Which helps explain Figo running for Fifa president in 2015. “It’s a long story,” he grins. “Uefa proposed becoming a candidate. I could see [Fifa] was full of corruption, a mafia. In the European confederation, we felt we needed to move, even if there wasn’t really a chance – to at least make a stand, take a position.

“They threw me into the fire a bit because there were already two candidates. One from the Uefa executive committee, [Michael] van Praag. The other was Prince Ali [bin Hussein], who was the first to stand and had [the Uefa president Michel] Platini’s support. Uefa suggested a third: me. ‘OK.’ I was like their excuse not to choose between them, although their hands were tied. I built my candidacy, saw how things work, learned what it’s like inside – you could do a documentary – and a week before the elections they call from Zurich, inviting me to a meeting to see which candidate would continue [with Uefa backing].

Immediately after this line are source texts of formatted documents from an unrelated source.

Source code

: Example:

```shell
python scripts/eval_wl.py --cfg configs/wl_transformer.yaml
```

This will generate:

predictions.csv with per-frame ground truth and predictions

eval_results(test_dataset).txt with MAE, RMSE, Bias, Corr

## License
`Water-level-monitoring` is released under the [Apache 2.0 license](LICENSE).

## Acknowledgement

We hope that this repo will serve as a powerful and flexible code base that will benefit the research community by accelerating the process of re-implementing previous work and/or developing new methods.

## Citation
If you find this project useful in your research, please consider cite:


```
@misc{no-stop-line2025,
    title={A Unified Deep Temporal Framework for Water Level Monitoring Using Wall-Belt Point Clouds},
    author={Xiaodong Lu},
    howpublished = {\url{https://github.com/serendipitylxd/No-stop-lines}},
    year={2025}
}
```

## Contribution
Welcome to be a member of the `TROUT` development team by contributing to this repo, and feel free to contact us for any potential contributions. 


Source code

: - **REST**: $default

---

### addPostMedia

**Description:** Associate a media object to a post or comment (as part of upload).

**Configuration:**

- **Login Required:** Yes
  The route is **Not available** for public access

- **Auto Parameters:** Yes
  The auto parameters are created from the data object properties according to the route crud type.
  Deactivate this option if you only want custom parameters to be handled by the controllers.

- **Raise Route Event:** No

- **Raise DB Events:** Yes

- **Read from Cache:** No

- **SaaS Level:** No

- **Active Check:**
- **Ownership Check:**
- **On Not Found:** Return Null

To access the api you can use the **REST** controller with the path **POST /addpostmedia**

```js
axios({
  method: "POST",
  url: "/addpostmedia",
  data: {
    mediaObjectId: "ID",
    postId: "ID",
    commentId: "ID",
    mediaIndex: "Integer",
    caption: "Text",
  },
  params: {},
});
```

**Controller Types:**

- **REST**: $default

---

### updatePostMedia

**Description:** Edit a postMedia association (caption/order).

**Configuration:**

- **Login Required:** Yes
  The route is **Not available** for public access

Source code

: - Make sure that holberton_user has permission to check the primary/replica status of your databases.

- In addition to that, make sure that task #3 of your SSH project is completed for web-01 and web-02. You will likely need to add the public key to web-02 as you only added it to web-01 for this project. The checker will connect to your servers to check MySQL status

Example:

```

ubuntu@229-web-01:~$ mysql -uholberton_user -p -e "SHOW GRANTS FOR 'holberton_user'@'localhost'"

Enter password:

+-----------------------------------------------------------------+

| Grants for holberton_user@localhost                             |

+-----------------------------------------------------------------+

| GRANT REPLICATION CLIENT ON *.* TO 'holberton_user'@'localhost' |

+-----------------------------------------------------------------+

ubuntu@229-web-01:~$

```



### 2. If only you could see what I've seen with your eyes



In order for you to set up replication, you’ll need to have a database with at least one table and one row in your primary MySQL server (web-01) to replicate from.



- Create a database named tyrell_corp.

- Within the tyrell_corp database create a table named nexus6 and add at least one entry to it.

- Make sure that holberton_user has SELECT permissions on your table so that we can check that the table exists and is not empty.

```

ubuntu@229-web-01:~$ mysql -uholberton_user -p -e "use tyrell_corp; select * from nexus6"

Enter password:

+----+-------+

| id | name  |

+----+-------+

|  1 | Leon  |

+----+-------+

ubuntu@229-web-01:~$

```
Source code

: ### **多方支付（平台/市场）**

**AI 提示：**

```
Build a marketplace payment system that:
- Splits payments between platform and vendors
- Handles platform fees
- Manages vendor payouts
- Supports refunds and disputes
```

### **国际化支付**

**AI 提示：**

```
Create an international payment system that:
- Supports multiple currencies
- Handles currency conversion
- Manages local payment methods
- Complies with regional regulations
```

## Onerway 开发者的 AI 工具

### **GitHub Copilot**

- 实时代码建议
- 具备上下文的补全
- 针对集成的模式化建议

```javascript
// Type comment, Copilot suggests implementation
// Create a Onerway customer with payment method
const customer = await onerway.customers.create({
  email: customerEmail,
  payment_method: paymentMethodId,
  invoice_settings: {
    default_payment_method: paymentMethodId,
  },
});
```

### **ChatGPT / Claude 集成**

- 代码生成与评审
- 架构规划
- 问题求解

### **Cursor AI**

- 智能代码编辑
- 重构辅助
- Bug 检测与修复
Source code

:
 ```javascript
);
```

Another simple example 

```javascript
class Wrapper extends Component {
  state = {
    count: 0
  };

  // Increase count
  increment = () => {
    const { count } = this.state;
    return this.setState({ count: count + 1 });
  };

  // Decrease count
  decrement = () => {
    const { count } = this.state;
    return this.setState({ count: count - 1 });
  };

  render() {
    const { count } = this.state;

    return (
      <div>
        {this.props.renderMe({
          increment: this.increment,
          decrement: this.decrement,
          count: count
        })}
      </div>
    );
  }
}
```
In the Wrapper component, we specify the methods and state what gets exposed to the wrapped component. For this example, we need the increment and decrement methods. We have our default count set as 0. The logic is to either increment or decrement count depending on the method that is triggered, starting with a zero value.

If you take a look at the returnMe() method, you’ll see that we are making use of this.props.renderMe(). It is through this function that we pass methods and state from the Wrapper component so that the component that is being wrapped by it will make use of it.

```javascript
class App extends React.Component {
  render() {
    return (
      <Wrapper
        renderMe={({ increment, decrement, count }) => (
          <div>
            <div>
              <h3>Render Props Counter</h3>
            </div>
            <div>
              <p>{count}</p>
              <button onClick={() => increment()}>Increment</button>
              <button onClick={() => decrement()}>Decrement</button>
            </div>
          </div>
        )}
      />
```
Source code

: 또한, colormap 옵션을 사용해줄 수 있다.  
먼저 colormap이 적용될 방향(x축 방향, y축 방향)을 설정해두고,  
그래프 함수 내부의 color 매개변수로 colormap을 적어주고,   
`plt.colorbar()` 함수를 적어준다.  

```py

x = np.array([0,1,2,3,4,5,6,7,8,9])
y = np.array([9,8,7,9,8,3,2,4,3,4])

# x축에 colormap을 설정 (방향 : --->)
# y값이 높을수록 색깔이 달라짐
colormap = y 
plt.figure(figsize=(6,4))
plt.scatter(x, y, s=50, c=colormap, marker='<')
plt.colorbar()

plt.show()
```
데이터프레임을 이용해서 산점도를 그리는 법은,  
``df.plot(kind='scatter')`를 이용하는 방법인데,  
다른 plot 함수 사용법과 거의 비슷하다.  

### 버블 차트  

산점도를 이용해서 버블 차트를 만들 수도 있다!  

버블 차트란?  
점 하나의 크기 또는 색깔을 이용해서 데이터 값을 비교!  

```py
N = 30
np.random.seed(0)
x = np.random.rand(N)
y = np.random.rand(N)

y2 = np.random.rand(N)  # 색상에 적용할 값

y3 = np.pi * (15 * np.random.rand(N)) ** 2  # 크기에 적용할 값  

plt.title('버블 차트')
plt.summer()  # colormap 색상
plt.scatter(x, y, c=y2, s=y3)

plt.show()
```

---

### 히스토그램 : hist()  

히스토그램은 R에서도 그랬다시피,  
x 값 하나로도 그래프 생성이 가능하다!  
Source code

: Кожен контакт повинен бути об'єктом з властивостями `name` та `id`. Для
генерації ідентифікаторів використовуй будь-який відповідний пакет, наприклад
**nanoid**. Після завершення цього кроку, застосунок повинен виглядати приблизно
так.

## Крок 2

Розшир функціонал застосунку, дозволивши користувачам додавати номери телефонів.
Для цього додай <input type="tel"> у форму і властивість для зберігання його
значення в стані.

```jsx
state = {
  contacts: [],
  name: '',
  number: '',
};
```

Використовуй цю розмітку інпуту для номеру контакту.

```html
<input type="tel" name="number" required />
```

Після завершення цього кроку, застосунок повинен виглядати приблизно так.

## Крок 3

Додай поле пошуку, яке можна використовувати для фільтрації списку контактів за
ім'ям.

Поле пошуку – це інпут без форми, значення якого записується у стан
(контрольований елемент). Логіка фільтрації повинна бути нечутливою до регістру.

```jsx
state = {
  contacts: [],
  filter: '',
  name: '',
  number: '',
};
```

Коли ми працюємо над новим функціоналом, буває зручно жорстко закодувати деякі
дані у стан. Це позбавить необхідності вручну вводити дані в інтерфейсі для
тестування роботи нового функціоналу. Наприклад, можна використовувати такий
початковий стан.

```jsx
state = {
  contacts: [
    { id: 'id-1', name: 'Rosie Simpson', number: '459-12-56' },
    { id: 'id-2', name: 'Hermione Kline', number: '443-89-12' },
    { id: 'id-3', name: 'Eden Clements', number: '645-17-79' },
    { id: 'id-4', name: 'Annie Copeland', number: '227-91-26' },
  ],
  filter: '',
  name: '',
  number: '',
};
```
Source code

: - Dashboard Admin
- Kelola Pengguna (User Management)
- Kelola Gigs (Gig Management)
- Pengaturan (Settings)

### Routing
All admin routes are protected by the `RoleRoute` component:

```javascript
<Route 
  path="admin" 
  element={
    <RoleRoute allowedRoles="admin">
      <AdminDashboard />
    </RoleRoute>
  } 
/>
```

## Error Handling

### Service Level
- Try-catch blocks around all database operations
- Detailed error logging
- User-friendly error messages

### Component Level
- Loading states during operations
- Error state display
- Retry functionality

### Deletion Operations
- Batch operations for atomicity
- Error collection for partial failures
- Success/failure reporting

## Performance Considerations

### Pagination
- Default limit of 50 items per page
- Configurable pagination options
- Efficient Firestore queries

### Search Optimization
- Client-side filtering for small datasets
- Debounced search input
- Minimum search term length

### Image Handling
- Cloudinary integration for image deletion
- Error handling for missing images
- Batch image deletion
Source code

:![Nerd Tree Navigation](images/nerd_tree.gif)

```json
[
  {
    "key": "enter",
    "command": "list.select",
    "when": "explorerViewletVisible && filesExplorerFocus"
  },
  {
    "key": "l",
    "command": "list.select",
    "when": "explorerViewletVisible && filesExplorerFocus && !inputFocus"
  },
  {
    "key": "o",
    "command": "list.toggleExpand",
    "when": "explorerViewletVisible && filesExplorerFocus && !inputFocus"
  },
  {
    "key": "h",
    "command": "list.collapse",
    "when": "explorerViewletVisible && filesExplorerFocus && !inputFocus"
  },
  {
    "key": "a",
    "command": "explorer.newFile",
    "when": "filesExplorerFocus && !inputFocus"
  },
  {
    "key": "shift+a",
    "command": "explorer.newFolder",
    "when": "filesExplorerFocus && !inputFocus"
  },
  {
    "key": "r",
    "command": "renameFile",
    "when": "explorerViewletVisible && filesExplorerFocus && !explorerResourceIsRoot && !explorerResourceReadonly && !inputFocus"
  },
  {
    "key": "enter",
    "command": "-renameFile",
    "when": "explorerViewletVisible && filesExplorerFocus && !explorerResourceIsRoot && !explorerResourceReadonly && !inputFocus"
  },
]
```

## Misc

“Everyone met. ‘Right, who thinks they should continue?’ And of course ‘me,’ ‘me’, ‘me’. We didn’t reach any agreement. After, my federation calls. They, and Uefa, want me to step aside. In theory, they were my backers.”

Figo scoffs. “I say: ‘I’m not going.’ I. Won’t. Step. Back. I don’t care if I have one, two, three, four, five, or zero votes. But without the support of those who had asked me to stand in the first place, I dropped out. And thank God – maybe it’s destiny – because the following week, the FBI raids the Fifa congress, puts I don’t know how many in jail, they cancel the elections. A scandal. And I think: ‘Pff, good job.’”

So now what? Could he have another go? “I want to keep working with Uefa but maybe more actively, with greater responsibility. If I have the right support, real support, and see I can help, do something worthwhile, I think I have the capacity to do good for football. If it’s interesting and I can be useful, I won’t say no. But I don’t know; I don’t make plans. I’ve never programmed my life. It’s destiny. Things happen, and then you decide.”

The Figo Affair: The Transfer that Changed Football is streaming on Netflix.